Also, a vision of hell. Critic Martha Bayles with her appreciation of a new dramatization of "Dante's Inferno."

And meet Tom Beaudoin, author, Catholic theologian and rock musician, a missionary to the world of generation X.

Mr. TOM BEAUDOIN (Young Adult Minister): One of the most common marks of this generation is its interest in tattooing and piercing, and I think there's also a spiritual dimension.

* * * * * * * * * * * * * * * * * * * * * * * * * * * * * * * * * * *

ABERNETHY: Welcome back. I'm Bob Abernethy. It's good to have you with us.

There were the beginnings of a possible new detente with Islam and Christianity this week, as Iran's president, Mohammad Khatami, a Muslim cleric, visited Italy and the Vatican. Throughout the trip, Khatami called for better relations between the two faiths. He also expressed hope for what he called the final victory of monotheism. Vatican officials said the private meeting between Khatami and Pope John Paul II was based on a spirited

dialogue between Muslims and Christians.

* * * * * * * * * * * * * * * * * * * * * * * * * * * * * * * * * * *

BOB ABERNETHY: Here in the United States this week, the Federal Communications Commission, the FCC, is considering dramatic changes in the equal opportunity standards

for the country's nearly 2,000 religious broadcasters. The revisions would allow some religious broadcasters to discriminate on the basis of religion in their hiring practices. But as Paul Miller reports, some groups believe the FCC's proposed definition of a religious broadcaster is too narrow.

Unidentified Disc Jockey: There's a message in every song. WGTS, 91.9.

PAUL MILLER: WGTS is a contemporary Christian music station, licensed to a Seventh Day

Adventist college. That meets the proposed FCC definition of religious broadcasters allowed to hire only members of the faith, those closely affiliated with the church, synagogue or other religious entity.

Unidentified Woman: You know, the Scriptures says `Man looketh on the outward appearance, but God looketh on the heart.'

MILLER: WAVA-FM is a commercial religious talk station with no church affiliation, so it would not meet the FCC definition. The National Religious Broadcasters group wants the definition broadened to include all religious stations. Its president says the stations willingly employ minority group members and women.
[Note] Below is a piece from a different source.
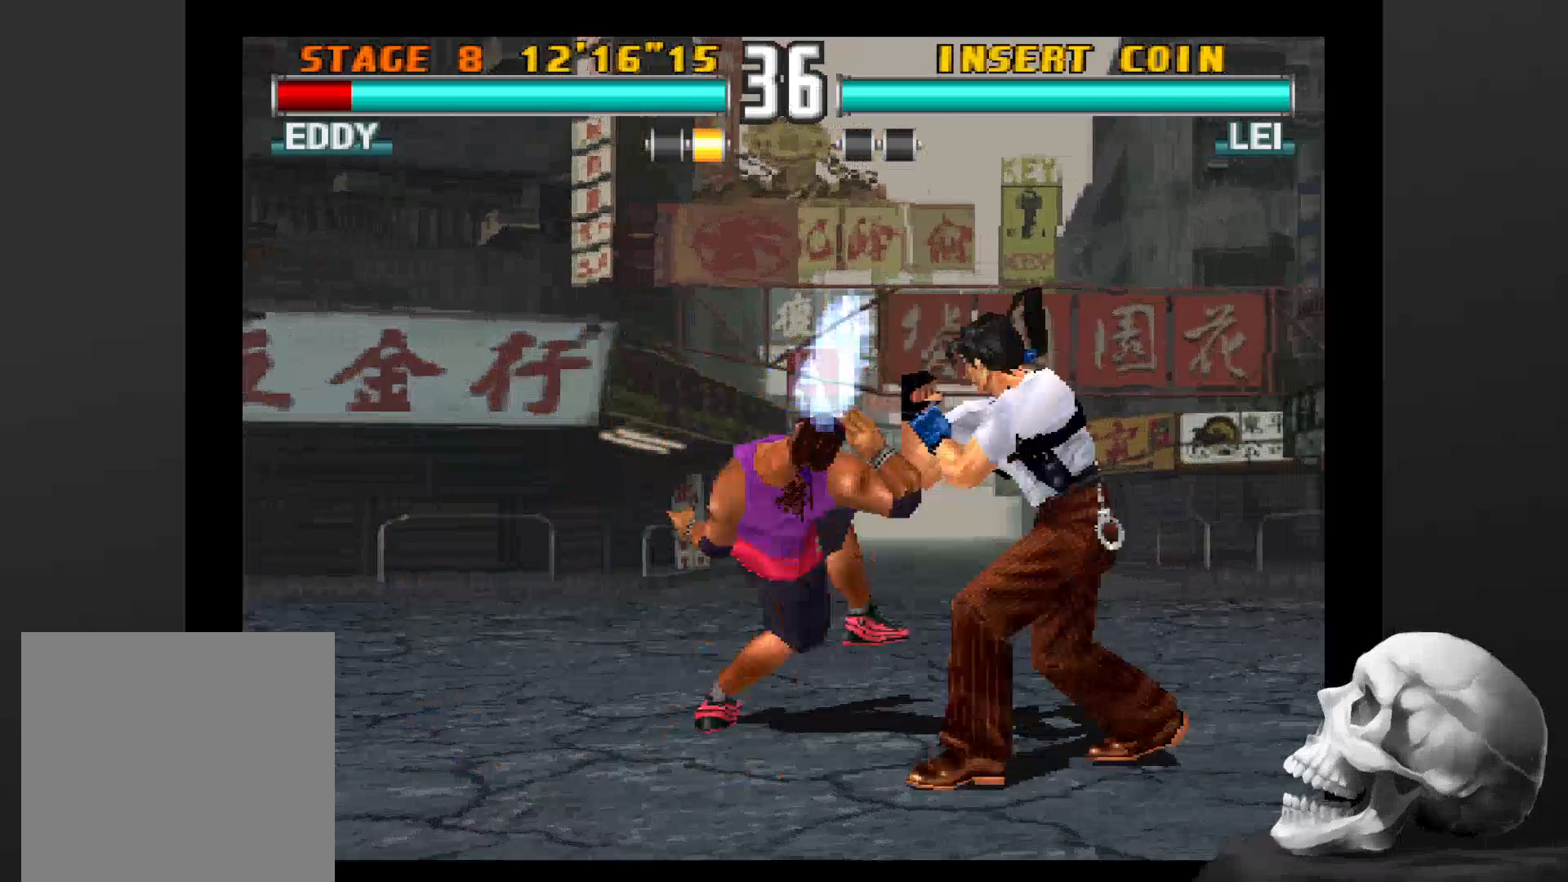
Gameplay with a controller (PlayStation layout); each line is a JSON object with the inputs held at the frame after it. "events" lists button and stick changes between this image and that frame as [ms after this image, input, new state], when the widget could be followed in between. Not read: CROSS DPAD_DOWN DPAD_LEFT DPAD_RIGHT L3 R1 R3 SQUARE.
{"buttons": ["CIRCLE"], "left_stick": "center", "right_stick": "center"}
Dr. BRANDT GUSTAFSON (President, National Religious Broadcasters): We feel that we ought to have a full complement of people from these various segments of working society. However, we feel that we should be able to discriminate on the basis of religion in the matter of who we would hire for our stations.

MILLER: The NRB says its stations do more than entertain and people of faith are needed to help them teach, minister and inspire. The FCC used to require stations to set aside jobs for non-believers. A federal court said that was an unconstitutional quota for a significant group of stations.

Religious broadcasters have become part of the mainstream of the industry. The number of radio and TV stations carrying religious programming grew again last year and so did the audience.

Religious broadcasting is now the third most popular radio format, with 1,600 radio stations and almost 250 TV stations. The FCC must decide how many will operate under different employment rules. I'm Paul Miller in Arlington, Virginia.

* * * * * * * * * * * * * * * * * * * * * * * * * * * * * * * * * * *

BOB ABERNETHY: In the state of Texas, there's a dispute under way over how to define a

religion. Does a belief system have to include God in order to qualify as a religion? If not, where does that leave the Ethical Culture society? Our reporter is Bob Currie in Austin.

Mr. DAVID BAGLEY (Ethical Culture Fellowship): I came from part of the Catholic tradition, studying the Catholic Church.

Unidentified Woman: I was brought up on the front row of the Methodist Church choir.

Unidentified Man: The person I was essentially raised as an atheist, a humanist.

BOB CURRIE: It's a Sunday morning in Austin, Texas, so what's an atheist doing in this

congregation? The answer, just like others gathered here, he's come to practice a religion that doesn't require theology, a belief in any particular God.

Mr. BAGLEY: This group does not require that you believe in Jesus, Buddha, Muhammad or whatever.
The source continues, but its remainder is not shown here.